**What to work on**
When you reach the line containing "For every layout" in the entries below, please begin setting down lines exactly, stop only after the last one, and add nothing else.

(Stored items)
········
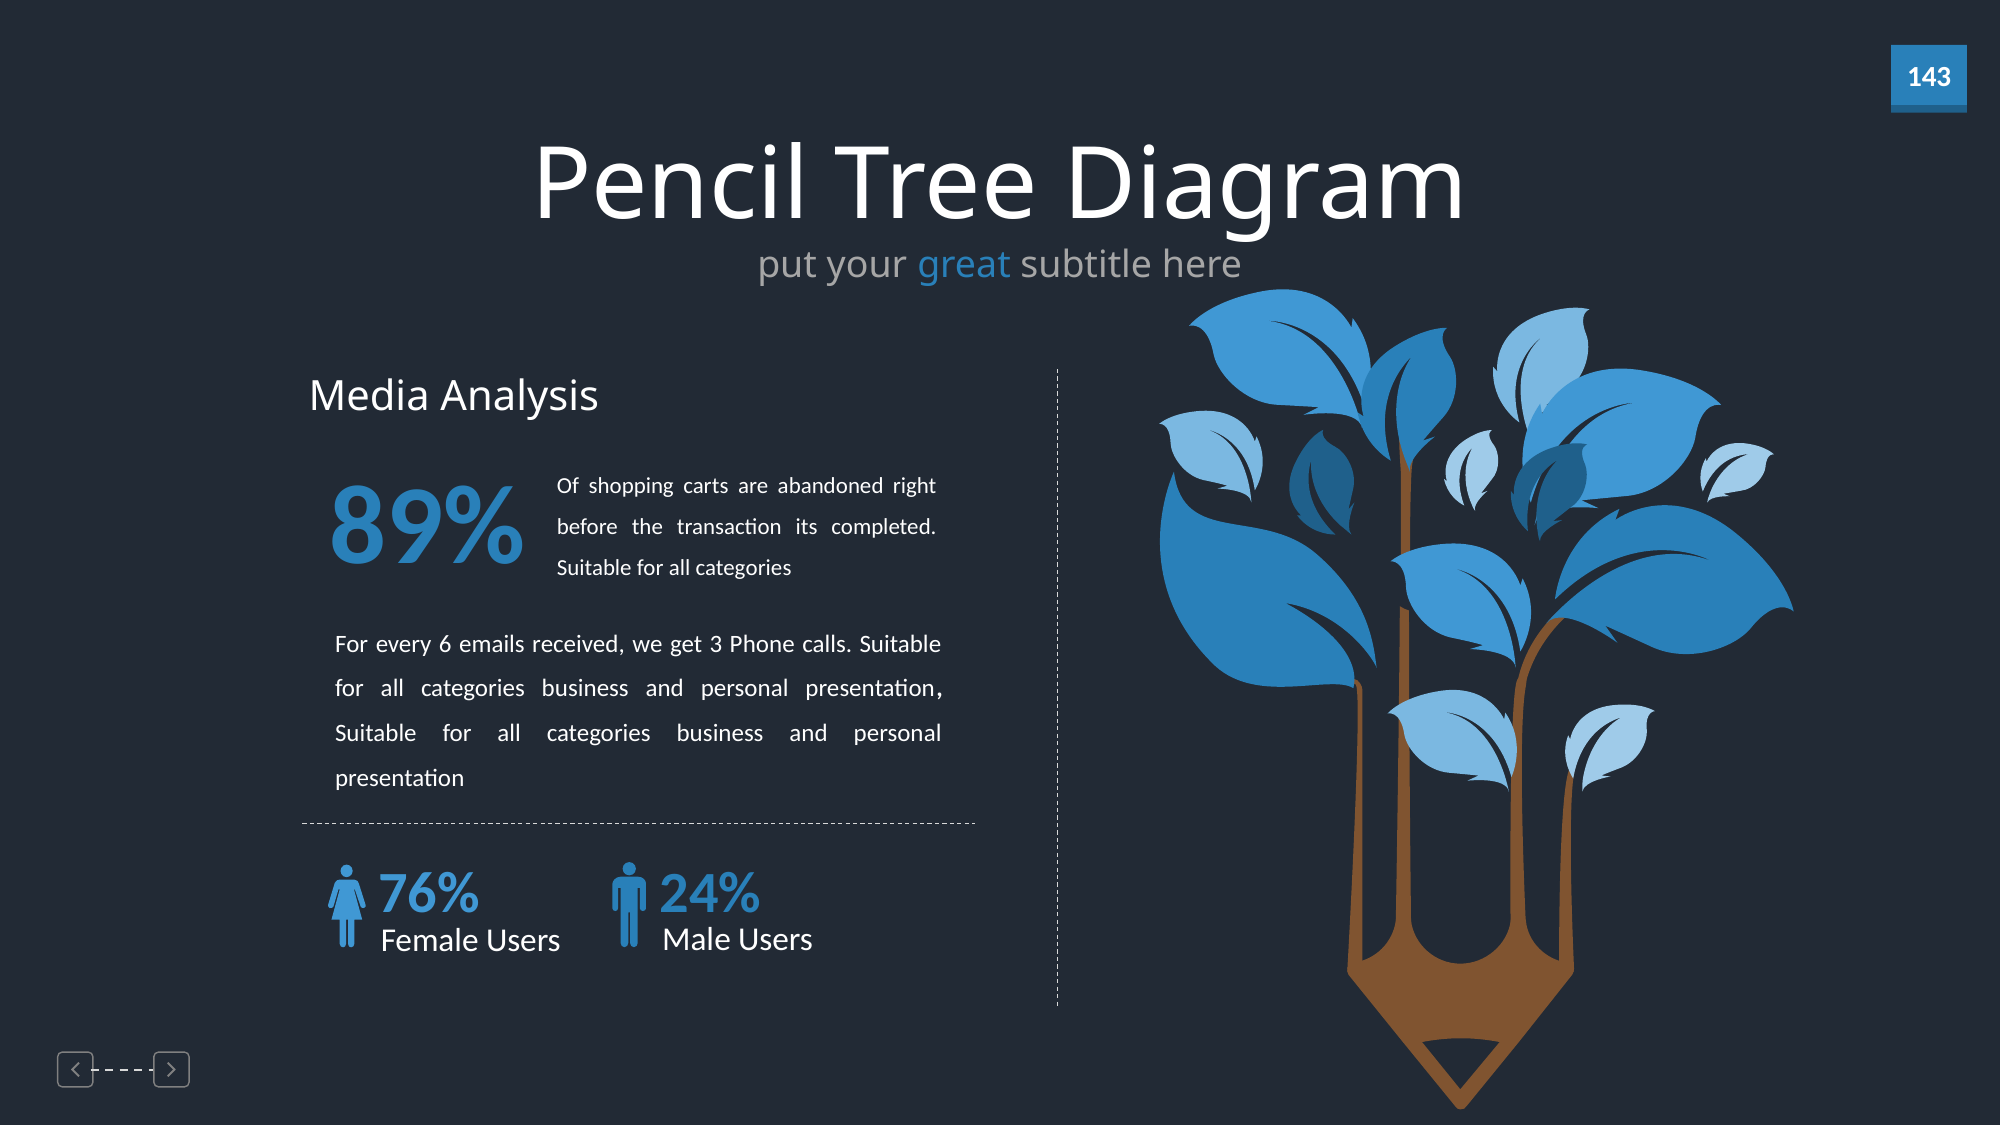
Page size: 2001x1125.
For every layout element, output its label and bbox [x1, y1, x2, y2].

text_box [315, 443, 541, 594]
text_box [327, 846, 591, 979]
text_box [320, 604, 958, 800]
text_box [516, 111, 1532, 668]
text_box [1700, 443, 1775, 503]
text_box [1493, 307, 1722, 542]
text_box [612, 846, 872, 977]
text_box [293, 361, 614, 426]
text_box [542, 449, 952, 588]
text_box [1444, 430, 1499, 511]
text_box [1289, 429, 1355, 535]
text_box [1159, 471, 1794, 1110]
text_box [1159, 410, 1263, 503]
········
**Expected output**
For every layout element, output its label and bbox [x1, y1, x2, y2].

text_box [315, 443, 541, 594]
text_box [327, 846, 591, 979]
text_box [320, 604, 958, 800]
text_box [516, 111, 1532, 668]
text_box [1700, 443, 1775, 503]
text_box [1493, 307, 1722, 542]
text_box [612, 846, 872, 977]
text_box [293, 361, 614, 426]
text_box [542, 449, 952, 588]
text_box [1444, 430, 1499, 511]
text_box [1289, 429, 1355, 535]
text_box [1159, 471, 1794, 1110]
text_box [1159, 410, 1263, 503]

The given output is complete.